Any advice or thoughts much appreciated.
 
This precise question was already asked and answered very thoroughly (IMHO) recently on the site. Try a search.
 
Apologies, I did search back through quite a few pages, and the search function itself turned up nothing for me, hence the "apology in advance" conatained in the first line of my initial post asking for advice.

I will search again in the hopes of turning up something, meanwhile if anyone has any advice to hand I'd really appreciate being pointed in the right direction. Thanks :)
 
This precise question was already asked and answered very thoroughly (IMHO) recently on the site. Try a search.
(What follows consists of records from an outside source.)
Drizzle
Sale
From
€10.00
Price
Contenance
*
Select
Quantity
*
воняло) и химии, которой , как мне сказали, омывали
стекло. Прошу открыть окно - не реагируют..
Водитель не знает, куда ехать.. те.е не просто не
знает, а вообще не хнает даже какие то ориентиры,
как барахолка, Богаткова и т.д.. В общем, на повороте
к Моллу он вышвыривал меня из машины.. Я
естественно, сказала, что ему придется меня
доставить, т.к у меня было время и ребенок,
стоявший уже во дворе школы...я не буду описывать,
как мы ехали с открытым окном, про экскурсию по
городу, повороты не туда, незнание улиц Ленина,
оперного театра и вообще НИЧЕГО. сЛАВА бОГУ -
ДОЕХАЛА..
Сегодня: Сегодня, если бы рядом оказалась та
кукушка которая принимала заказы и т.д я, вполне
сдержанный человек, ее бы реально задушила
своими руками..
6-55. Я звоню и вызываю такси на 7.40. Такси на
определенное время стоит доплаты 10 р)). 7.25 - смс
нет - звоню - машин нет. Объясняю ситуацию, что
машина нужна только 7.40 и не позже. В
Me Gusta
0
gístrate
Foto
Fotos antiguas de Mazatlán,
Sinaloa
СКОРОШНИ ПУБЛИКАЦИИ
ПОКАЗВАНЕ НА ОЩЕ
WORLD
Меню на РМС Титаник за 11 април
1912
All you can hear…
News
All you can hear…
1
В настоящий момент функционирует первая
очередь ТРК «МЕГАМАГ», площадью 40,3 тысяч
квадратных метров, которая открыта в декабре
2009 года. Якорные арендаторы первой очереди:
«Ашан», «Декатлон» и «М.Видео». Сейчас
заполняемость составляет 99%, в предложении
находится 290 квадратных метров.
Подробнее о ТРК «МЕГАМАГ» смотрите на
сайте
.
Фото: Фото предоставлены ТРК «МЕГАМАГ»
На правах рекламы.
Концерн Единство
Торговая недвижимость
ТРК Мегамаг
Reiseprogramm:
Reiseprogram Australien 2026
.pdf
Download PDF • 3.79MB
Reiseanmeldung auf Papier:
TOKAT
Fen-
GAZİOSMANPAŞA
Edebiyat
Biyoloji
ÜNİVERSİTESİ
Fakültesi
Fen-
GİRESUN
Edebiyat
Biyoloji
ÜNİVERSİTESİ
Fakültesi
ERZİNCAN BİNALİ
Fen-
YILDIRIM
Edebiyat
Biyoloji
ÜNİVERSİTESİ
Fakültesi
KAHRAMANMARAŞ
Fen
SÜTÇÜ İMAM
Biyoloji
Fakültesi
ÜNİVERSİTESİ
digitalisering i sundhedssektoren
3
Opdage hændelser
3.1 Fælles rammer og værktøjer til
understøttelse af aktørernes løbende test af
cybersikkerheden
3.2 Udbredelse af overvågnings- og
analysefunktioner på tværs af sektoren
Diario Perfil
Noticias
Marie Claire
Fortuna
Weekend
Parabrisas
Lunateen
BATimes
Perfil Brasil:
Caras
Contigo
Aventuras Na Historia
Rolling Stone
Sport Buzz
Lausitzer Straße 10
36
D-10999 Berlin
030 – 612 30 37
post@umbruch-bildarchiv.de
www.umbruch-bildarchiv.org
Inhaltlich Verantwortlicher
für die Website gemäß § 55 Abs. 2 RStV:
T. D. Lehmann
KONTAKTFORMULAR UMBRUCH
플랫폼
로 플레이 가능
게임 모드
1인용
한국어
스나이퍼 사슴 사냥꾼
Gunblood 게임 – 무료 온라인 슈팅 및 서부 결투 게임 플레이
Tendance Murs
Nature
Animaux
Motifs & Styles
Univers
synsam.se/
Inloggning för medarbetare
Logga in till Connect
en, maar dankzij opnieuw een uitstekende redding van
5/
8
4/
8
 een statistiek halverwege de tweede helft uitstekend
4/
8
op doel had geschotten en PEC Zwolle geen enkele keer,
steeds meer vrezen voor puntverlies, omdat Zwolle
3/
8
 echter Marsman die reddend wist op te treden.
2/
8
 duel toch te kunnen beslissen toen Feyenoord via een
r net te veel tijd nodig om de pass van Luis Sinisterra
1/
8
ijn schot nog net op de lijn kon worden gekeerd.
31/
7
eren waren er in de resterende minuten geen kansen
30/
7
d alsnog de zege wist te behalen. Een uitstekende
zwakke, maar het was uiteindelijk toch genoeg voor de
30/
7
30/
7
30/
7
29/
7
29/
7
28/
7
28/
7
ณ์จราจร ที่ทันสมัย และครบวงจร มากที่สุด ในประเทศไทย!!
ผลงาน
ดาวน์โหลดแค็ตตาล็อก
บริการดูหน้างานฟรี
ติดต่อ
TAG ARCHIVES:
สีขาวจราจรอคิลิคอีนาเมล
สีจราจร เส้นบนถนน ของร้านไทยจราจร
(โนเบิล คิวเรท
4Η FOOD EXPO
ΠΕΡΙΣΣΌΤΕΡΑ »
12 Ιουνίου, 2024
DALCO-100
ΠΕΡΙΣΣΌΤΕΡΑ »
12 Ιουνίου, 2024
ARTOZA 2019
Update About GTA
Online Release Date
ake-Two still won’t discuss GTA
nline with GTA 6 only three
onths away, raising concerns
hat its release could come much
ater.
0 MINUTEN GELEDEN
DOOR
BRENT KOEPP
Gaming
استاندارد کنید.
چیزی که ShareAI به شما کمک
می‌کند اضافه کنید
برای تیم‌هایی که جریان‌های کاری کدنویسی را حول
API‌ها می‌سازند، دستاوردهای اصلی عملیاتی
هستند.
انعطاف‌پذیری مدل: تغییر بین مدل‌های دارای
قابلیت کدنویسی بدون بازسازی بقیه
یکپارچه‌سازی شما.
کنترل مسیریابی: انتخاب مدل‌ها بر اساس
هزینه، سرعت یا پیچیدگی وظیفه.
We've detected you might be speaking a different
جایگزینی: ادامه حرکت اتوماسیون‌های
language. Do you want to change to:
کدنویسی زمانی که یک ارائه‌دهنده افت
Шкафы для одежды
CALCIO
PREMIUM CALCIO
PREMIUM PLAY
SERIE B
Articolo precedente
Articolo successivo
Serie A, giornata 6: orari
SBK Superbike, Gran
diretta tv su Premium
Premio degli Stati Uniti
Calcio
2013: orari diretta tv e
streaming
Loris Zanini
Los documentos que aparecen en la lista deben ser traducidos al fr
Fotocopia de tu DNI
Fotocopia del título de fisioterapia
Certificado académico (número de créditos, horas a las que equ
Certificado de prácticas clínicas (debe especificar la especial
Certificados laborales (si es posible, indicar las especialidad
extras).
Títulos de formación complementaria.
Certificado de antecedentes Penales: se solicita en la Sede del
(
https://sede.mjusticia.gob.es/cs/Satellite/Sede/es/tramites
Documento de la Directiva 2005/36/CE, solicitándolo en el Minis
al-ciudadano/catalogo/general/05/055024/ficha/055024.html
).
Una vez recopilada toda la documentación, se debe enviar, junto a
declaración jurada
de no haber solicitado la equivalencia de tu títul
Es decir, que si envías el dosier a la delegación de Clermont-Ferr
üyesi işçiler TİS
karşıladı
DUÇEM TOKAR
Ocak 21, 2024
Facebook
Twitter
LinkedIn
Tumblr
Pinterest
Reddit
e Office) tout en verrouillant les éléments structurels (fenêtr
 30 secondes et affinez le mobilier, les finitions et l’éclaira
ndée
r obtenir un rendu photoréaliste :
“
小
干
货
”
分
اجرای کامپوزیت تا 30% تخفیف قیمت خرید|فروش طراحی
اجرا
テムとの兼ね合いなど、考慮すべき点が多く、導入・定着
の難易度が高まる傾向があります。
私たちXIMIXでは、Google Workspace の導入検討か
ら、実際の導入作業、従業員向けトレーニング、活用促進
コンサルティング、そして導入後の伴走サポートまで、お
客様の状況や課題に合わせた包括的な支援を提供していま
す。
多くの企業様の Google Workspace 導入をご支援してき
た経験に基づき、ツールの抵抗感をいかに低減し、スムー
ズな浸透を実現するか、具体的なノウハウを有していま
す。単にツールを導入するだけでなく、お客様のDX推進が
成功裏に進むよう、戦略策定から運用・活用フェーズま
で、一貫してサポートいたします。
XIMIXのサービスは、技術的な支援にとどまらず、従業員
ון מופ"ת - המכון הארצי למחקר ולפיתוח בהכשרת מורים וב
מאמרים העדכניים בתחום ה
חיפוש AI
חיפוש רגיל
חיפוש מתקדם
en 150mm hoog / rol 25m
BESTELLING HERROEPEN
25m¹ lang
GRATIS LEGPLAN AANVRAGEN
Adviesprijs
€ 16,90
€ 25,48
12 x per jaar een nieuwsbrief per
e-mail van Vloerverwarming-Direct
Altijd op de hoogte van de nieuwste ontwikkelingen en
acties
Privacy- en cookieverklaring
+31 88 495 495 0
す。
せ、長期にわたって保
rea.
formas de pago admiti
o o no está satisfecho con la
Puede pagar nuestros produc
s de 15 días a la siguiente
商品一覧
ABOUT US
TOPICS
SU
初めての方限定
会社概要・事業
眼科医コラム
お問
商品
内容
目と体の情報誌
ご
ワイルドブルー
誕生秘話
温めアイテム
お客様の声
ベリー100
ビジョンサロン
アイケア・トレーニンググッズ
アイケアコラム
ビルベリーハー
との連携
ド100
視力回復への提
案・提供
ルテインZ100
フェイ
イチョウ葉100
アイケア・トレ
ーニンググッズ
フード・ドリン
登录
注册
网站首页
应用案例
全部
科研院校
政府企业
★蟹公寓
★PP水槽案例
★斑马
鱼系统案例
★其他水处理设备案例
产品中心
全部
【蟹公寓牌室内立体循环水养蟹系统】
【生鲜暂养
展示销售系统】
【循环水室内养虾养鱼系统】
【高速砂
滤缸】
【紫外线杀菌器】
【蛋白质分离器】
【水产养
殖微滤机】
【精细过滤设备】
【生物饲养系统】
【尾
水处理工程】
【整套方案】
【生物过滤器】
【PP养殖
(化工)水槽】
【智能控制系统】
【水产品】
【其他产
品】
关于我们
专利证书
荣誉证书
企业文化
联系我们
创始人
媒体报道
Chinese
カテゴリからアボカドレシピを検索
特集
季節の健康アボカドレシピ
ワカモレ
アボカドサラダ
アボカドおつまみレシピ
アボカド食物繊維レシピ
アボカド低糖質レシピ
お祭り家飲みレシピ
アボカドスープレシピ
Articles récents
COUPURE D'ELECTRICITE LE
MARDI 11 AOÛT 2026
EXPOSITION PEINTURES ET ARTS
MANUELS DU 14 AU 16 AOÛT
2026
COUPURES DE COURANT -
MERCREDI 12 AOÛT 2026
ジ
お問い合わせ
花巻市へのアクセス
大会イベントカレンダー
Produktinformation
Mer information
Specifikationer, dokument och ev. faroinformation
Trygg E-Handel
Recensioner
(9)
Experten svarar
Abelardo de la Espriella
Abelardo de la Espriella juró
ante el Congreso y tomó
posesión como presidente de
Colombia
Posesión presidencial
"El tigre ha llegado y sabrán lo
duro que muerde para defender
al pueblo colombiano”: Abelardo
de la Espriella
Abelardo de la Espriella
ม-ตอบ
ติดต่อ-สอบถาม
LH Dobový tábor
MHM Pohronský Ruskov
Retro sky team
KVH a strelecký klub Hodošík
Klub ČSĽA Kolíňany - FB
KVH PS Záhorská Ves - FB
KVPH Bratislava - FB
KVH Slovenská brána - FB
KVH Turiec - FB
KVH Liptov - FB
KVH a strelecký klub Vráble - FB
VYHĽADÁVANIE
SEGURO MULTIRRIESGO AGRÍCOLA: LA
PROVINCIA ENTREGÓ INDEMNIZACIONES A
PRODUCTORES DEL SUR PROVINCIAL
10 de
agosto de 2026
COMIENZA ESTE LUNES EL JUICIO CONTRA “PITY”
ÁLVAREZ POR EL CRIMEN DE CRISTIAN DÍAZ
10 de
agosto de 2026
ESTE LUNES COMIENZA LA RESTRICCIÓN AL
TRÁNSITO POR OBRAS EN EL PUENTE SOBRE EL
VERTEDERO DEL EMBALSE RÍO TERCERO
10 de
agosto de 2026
Yeah, it's been around a few times lately and generally people think it's a very bad idea, just wait a few years and it will be yours.
 
Yeah, it's been around a few times lately and generally people think it's a very bad idea, just wait a few years and it will be yours.

Ok, so it's generally seen as a bad idea then? Thanks for that, will keep searching for further info as suggested (at page 10 of this forum at this stage and no luck so far :eek:).

Oh and the house is nothing to do with me whatsoever, it's an enquiry on behalf of a distant aged relative and her child who cares for her, they just want to tidy things up if possible and I said I'd see if I could find out some info for them before they approach their solicitor.
 
a lot of the problems seem to arise if this child were to get married - then seperated -the house may no longer remain in the family. sensible option is to leave clear instructions in their will.
 
Thanks a mil for the links, DavyJones, much appreciated! Am having trouble digging up relevant threads on my own for some reason (currently having a very dimwitted day :eek:).

Hellohello, very sensible suggestion, thanks - might suggest to the woman to leave very clear instructions above and beyond the typical "this goes to x, that goes to y" that's seems to be currently in her will.

Situation as it stands is the child who stands to inherit the house is in her 60s and married (and very unlikely at this stage to divorce!), with only one adult child of her own (who is also married and very unlikely to get divorced), the thinking is that the 60 yr old in question who is currently caring fulltime for her parent will inherit the house, and the house will then pass onto her own only child in time.

Perhaps it would be as well to leave the will as it stands so, and forget about transferring the house into her name at this time, and hope that things don't change between the siblings in the future and continue to remain amicable. Thanks for the help!
 
If the situation arose where the sale of the house was neccessitated to fund healthcare/nursing home fees etc, it would of course be sold to fund it, but what implications would there be then, given that the house would be in the name of the child rather than the parent who needs the funds?

The implications would be that the child would have no obligation to sell the house and so the elderly person may miss out on necessary care. Dont under estimate the capacity of people to go back on verbal agreements when they stand to lose €100ks. You also cant see into the future. The recipient child may need to sell the house to raise funds for themselves at some stage in the future.
 
thanks for all the help guys :)
Sorry once again for asking a Q that must crop up very often here, appreciate the patience.
 
Not a good idea from what i have seen in the past. Leave it to the will would be my advice.